--- START Data listing ---

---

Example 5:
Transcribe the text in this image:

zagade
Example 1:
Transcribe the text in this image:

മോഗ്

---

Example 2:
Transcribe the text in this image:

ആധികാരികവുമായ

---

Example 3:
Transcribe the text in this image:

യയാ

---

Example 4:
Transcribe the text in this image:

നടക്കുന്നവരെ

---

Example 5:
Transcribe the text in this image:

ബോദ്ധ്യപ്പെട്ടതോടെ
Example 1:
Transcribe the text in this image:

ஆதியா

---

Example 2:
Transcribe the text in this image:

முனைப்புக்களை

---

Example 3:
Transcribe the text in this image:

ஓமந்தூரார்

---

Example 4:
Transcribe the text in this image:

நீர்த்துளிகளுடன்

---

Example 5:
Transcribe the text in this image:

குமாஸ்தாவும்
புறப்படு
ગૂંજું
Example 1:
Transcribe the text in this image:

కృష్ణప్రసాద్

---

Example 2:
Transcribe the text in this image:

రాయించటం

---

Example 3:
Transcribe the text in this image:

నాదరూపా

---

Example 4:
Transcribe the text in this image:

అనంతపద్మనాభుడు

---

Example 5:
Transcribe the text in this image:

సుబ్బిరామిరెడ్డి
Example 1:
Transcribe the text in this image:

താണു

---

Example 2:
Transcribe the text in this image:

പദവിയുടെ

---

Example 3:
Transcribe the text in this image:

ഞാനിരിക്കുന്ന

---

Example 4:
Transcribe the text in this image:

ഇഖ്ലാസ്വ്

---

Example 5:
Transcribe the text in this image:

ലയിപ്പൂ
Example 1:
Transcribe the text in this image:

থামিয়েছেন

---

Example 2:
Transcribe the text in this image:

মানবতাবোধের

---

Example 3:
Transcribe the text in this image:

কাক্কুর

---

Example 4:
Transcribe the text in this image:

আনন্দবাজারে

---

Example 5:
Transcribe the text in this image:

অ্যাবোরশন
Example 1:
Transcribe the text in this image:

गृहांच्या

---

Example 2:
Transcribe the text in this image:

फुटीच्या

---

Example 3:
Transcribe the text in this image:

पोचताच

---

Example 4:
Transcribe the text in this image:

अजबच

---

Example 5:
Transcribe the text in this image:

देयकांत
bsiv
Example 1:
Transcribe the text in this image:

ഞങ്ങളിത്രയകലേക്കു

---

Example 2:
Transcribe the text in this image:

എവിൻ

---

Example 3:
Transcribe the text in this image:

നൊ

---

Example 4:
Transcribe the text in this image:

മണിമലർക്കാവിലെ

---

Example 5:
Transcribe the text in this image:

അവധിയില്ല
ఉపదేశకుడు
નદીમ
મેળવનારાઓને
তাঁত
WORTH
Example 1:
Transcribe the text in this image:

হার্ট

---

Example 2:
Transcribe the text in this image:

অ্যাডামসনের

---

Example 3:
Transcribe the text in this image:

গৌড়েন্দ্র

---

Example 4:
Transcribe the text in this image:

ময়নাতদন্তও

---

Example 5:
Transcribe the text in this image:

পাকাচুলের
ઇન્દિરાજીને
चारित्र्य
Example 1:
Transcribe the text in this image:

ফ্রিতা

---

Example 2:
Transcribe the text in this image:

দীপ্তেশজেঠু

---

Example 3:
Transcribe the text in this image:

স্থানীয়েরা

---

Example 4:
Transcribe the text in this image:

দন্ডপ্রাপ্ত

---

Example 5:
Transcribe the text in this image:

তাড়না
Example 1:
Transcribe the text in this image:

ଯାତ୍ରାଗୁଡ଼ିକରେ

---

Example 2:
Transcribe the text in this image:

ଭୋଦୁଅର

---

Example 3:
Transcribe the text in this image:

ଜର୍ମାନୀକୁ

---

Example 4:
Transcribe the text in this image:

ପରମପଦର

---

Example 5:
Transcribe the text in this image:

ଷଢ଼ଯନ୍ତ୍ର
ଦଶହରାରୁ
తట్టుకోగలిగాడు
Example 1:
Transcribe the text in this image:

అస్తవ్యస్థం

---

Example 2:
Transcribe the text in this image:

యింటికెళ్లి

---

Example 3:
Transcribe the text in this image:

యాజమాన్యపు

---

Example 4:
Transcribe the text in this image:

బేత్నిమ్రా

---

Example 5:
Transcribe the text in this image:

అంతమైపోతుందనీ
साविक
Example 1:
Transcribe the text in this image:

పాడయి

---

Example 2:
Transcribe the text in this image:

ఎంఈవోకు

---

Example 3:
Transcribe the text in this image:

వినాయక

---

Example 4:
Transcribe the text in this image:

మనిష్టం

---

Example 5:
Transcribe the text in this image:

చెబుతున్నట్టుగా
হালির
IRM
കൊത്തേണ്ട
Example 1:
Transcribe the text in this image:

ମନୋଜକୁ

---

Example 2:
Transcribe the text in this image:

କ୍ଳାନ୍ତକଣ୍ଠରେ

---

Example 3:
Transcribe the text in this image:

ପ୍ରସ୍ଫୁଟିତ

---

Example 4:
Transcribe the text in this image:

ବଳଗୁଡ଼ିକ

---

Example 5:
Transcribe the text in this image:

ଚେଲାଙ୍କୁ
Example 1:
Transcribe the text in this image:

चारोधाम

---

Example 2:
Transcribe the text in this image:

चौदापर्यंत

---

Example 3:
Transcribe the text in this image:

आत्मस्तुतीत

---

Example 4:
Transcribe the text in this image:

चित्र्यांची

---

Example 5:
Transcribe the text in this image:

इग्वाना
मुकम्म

--- END Data listing ---

**Problem:** Rewrite all of the data above, substituting "Write out" for each occurrence of "Transcribe" and leaving everything else as it stands.

**Response to this task:**
---

Example 5:
Write out the text in this image:

zagade
Example 1:
Write out the text in this image:

മോഗ്

---

Example 2:
Write out the text in this image:

ആധികാരികവുമായ

---

Example 3:
Write out the text in this image:

യയാ

---

Example 4:
Write out the text in this image:

നടക്കുന്നവരെ

---

Example 5:
Write out the text in this image:

ബോദ്ധ്യപ്പെട്ടതോടെ
Example 1:
Write out the text in this image:

ஆதியா

---

Example 2:
Write out the text in this image:

முனைப்புக்களை

---

Example 3:
Write out the text in this image:

ஓமந்தூரார்

---

Example 4:
Write out the text in this image:

நீர்த்துளிகளுடன்

---

Example 5:
Write out the text in this image:

குமாஸ்தாவும்
புறப்படு
ગૂંજું
Example 1:
Write out the text in this image:

కృష్ణప్రసాద్

---

Example 2:
Write out the text in this image:

రాయించటం

---

Example 3:
Write out the text in this image:

నాదరూపా

---

Example 4:
Write out the text in this image:

అనంతపద్మనాభుడు

---

Example 5:
Write out the text in this image:

సుబ్బిరామిరెడ్డి
Example 1:
Write out the text in this image:

താണു

---

Example 2:
Write out the text in this image:

പദവിയുടെ

---

Example 3:
Write out the text in this image:

ഞാനിരിക്കുന്ന

---

Example 4:
Write out the text in this image:

ഇഖ്ലാസ്വ്

---

Example 5:
Write out the text in this image:

ലയിപ്പൂ
Example 1:
Write out the text in this image:

থামিয়েছেন

---

Example 2:
Write out the text in this image:

মানবতাবোধের

---

Example 3:
Write out the text in this image:

কাক্কুর

---

Example 4:
Write out the text in this image:

আনন্দবাজারে

---

Example 5:
Write out the text in this image:

অ্যাবোরশন
Example 1:
Write out the text in this image:

गृहांच्या

---

Example 2:
Write out the text in this image:

फुटीच्या

---

Example 3:
Write out the text in this image:

पोचताच

---

Example 4:
Write out the text in this image:

अजबच

---

Example 5:
Write out the text in this image:

देयकांत
bsiv
Example 1:
Write out the text in this image:

ഞങ്ങളിത്രയകലേക്കു

---

Example 2:
Write out the text in this image:

എവിൻ

---

Example 3:
Write out the text in this image:

നൊ

---

Example 4:
Write out the text in this image:

മണിമലർക്കാവിലെ

---

Example 5:
Write out the text in this image:

അവധിയില്ല
ఉపదేశకుడు
નદીમ
મેળવનારાઓને
তাঁত
WORTH
Example 1:
Write out the text in this image:

হার্ট

---

Example 2:
Write out the text in this image:

অ্যাডামসনের

---

Example 3:
Write out the text in this image:

গৌড়েন্দ্র

---

Example 4:
Write out the text in this image:

ময়নাতদন্তও

---

Example 5:
Write out the text in this image:

পাকাচুলের
ઇન્દિરાજીને
चारित्र्य
Example 1:
Write out the text in this image:

ফ্রিতা

---

Example 2:
Write out the text in this image:

দীপ্তেশজেঠু

---

Example 3:
Write out the text in this image:

স্থানীয়েরা

---

Example 4:
Write out the text in this image:

দন্ডপ্রাপ্ত

---

Example 5:
Write out the text in this image:

তাড়না
Example 1:
Write out the text in this image:

ଯାତ୍ରାଗୁଡ଼ିକରେ

---

Example 2:
Write out the text in this image:

ଭୋଦୁଅର

---

Example 3:
Write out the text in this image:

ଜର୍ମାନୀକୁ

---

Example 4:
Write out the text in this image:

ପରମପଦର

---

Example 5:
Write out the text in this image:

ଷଢ଼ଯନ୍ତ୍ର
ଦଶହରାରୁ
తట్టుకోగలిగాడు
Example 1:
Write out the text in this image:

అస్తవ్యస్థం

---

Example 2:
Write out the text in this image:

యింటికెళ్లి

---

Example 3:
Write out the text in this image:

యాజమాన్యపు

---

Example 4:
Write out the text in this image:

బేత్నిమ్రా

---

Example 5:
Write out the text in this image:

అంతమైపోతుందనీ
साविक
Example 1:
Write out the text in this image:

పాడయి

---

Example 2:
Write out the text in this image:

ఎంఈవోకు

---

Example 3:
Write out the text in this image:

వినాయక

---

Example 4:
Write out the text in this image:

మనిష్టం

---

Example 5:
Write out the text in this image:

చెబుతున్నట్టుగా
হালির
IRM
കൊത്തേണ്ട
Example 1:
Write out the text in this image:

ମନୋଜକୁ

---

Example 2:
Write out the text in this image:

କ୍ଳାନ୍ତକଣ୍ଠରେ

---

Example 3:
Write out the text in this image:

ପ୍ରସ୍ଫୁଟିତ

---

Example 4:
Write out the text in this image:

ବଳଗୁଡ଼ିକ

---

Example 5:
Write out the text in this image:

ଚେଲାଙ୍କୁ
Example 1:
Write out the text in this image:

चारोधाम

---

Example 2:
Write out the text in this image:

चौदापर्यंत

---

Example 3:
Write out the text in this image:

आत्मस्तुतीत

---

Example 4:
Write out the text in this image:

चित्र्यांची

---

Example 5:
Write out the text in this image:

इग्वाना
मुकम्म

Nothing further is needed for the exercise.